Another proof of the identity for the Hilbert transform can be found by means of Fourier transform. If $\sigma(\xi) = i \operatorname{sign} \xi$, then
$$ \mathcal{F}(H(f g) - f H g - g H f)(\xi) = \int \mathcal{F} f(\eta) \mathcal{F} g(\xi - \eta) (\sigma(\xi) - \sigma(\xi - \eta) - \sigma(\eta)) d\eta . $$
It turns out that
$$ \sigma(\xi) - \sigma(\xi - \eta) - \sigma(\eta) = \sigma(\xi)\sigma(\xi - \eta) \sigma(\eta) , $$
and so $H(f g) - f H g - g H f = H(Hf Hg)$.
The same calculation for the Riesz transform, that is, $\sigma(\xi) = \xi_j / |\xi|$, leads to something much more complicated: $\sigma(\xi) - \sigma(\xi - \eta) - \sigma(\eta)$ is not a product of three functions as it was for the Hilbert transform.
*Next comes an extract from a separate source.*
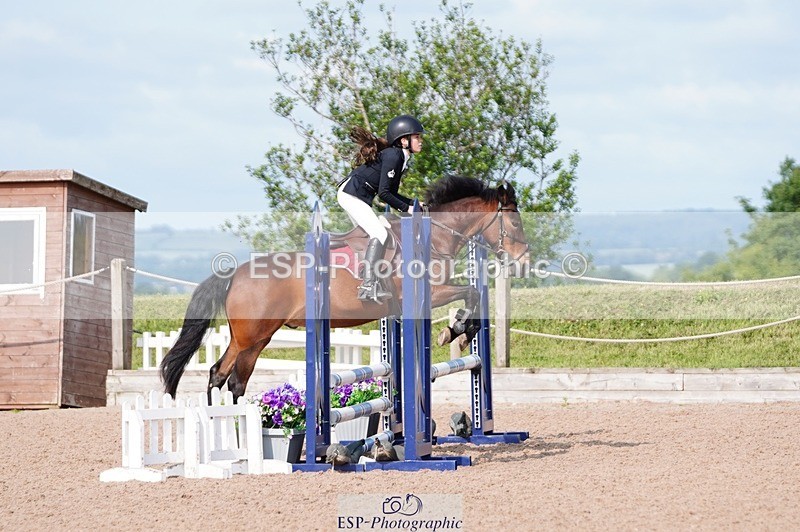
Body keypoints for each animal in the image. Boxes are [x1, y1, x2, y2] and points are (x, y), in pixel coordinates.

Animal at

Therefore, $R_j(f g) - f R_j g - g R_j f$ is not of the form $A(Bf Bg)$ for whatever Fourier multipliers $A$ and $B$.
However, the expression for $\sigma(\xi) - \sigma(\xi - \eta) - \sigma(\eta)$ can be be slightly simplified: if I am not mistaken,
$$ \sigma(\xi) - \sigma(\xi - \eta) - \sigma(\eta) = \sigma(\xi) (1 - (2 + 2 |\xi - \eta|^{-1} |\eta|^{-1} \langle \xi - \eta, \eta\rangle)^{1/2}).$$
It follows that indeed $R_j(f g) - f R_j g - g R_j f$ is the Riesz transform of something rather regular; namely, it is equal to $R_j(B(f,g))$, where $$B(f, g)(z) = \text{p.v.}\iint f(x) g(y) k(z - x, z - y) dx dy$$ with singular kernel $k$ given by $$\mathcal{F} k(\xi, \eta) = (1 - (2 + 2 |\xi|^{-1} |\eta|^{-1} \langle \xi, \eta\rangle)^{1/2}).$$